Jane Oppenheim

Jane Oppenheim
- Degree type: PhD
- Major(s): Biochemistry
Dr Jane Oppenheim is the scientific and operations director of Ego Pharmaceuticals, where she leads a team of 280 in a continually expanding facility.
For more than three decades, she’s led the development of dermatological products at Ego, with five product ranges now the market leaders in Australia, including head lice, sun protection and therapeutic skin care.
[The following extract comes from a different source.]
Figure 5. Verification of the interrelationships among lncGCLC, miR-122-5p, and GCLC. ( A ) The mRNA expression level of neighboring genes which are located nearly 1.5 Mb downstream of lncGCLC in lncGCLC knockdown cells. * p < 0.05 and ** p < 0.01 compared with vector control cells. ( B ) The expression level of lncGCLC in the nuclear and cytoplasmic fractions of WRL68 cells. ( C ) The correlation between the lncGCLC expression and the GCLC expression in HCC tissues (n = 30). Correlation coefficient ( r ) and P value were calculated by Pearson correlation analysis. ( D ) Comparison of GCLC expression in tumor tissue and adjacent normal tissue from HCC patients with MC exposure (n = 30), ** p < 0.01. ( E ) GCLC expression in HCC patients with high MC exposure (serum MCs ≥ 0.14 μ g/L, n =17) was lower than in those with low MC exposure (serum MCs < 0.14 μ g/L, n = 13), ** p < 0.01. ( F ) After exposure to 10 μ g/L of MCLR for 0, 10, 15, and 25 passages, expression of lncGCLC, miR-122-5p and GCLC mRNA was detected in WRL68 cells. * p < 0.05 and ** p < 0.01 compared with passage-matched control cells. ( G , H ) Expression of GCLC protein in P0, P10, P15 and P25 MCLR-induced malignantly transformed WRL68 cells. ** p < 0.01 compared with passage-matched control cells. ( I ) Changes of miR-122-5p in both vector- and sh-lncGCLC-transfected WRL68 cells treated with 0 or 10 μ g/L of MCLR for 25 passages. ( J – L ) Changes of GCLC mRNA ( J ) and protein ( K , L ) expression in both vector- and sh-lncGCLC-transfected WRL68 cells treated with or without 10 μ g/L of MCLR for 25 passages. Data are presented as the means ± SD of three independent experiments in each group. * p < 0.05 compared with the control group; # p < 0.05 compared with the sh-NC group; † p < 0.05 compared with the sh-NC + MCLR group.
She has run, and now takes an active interest in, the multiple clinical and efficacy studies to support the therapeutic claims of Ego’s products.
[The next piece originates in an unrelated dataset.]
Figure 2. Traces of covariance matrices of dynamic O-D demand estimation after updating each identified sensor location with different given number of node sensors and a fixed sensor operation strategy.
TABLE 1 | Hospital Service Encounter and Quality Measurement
She’s led the marketing authorisation and managing compliance with pharmaceutical regulations in more than 20 countries, including the UK, Middle East and Asia, and continues to lead the quality assurance team.
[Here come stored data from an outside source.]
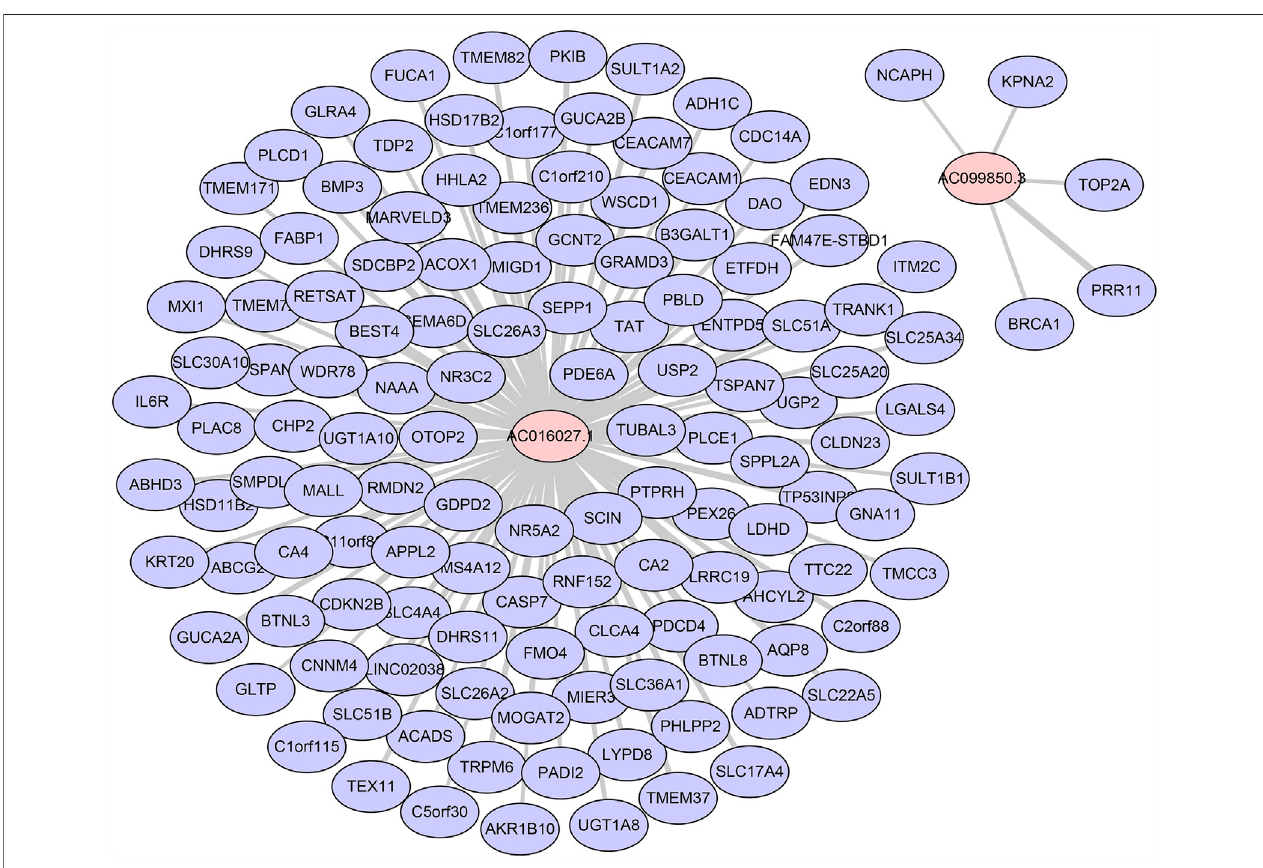
FIGURE 8 | Co-expression network of DE-FLs and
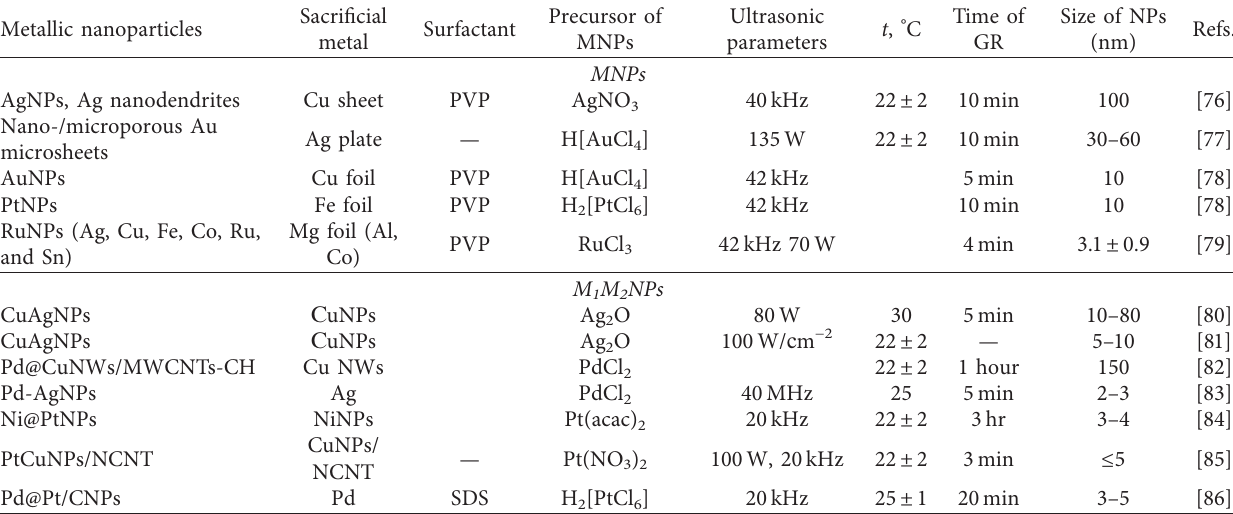
N 1 2 NPs) by galvanic replacement in an ultrasonic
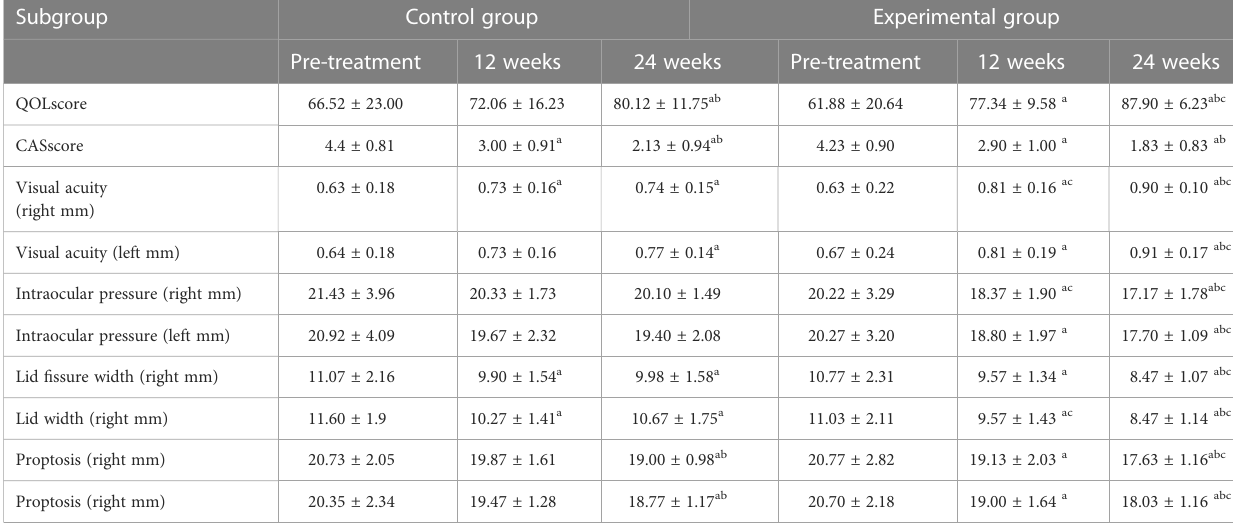
TABLE 3 Comparison of indicators between the two groups before the treatment, at 12 weeks, and at 24 weeks of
"Currently Jane is executive director of Science and Operations at Ego Pharmaceuticals, where she manages a team of over 300 staff across research, product development, regulatory affairs, quality, production, logistics, quality and operations for a growing global market."
Enthusiastic about sustainability, she oversees projects to ensure Ego Pharmaceuticals has a positive impact on the environment in which it operates. Current programs include the minimisation of both water and energy usage.
At school, Jane Oppenheim loved the certainty and the high marks she could attain in maths and chemistry, and decided to study science at Monash. As an undergraduate, ideas of working as a teacher gave way to thoughts of becoming an academic. She went on to complete a PhD in biochemistry, investigating peptides, in 1985-6.
"People were just transcribing the human genome and starting to make peptides and being a peptide chemist was very valuable then," said Dr Oppenheim.
She has a Bachelor of Science with honours in biochemistry and a PhD from Monash. Following her PhD, she took up a postdoctoral fellowship in immunoparasitology at the Walter and Eliza Hall Institute of Medical Research, where she was involved in researching candidate molecules for a malaria vaccine. The advisory boards on which she’s served include Monash’s School of Chemistry.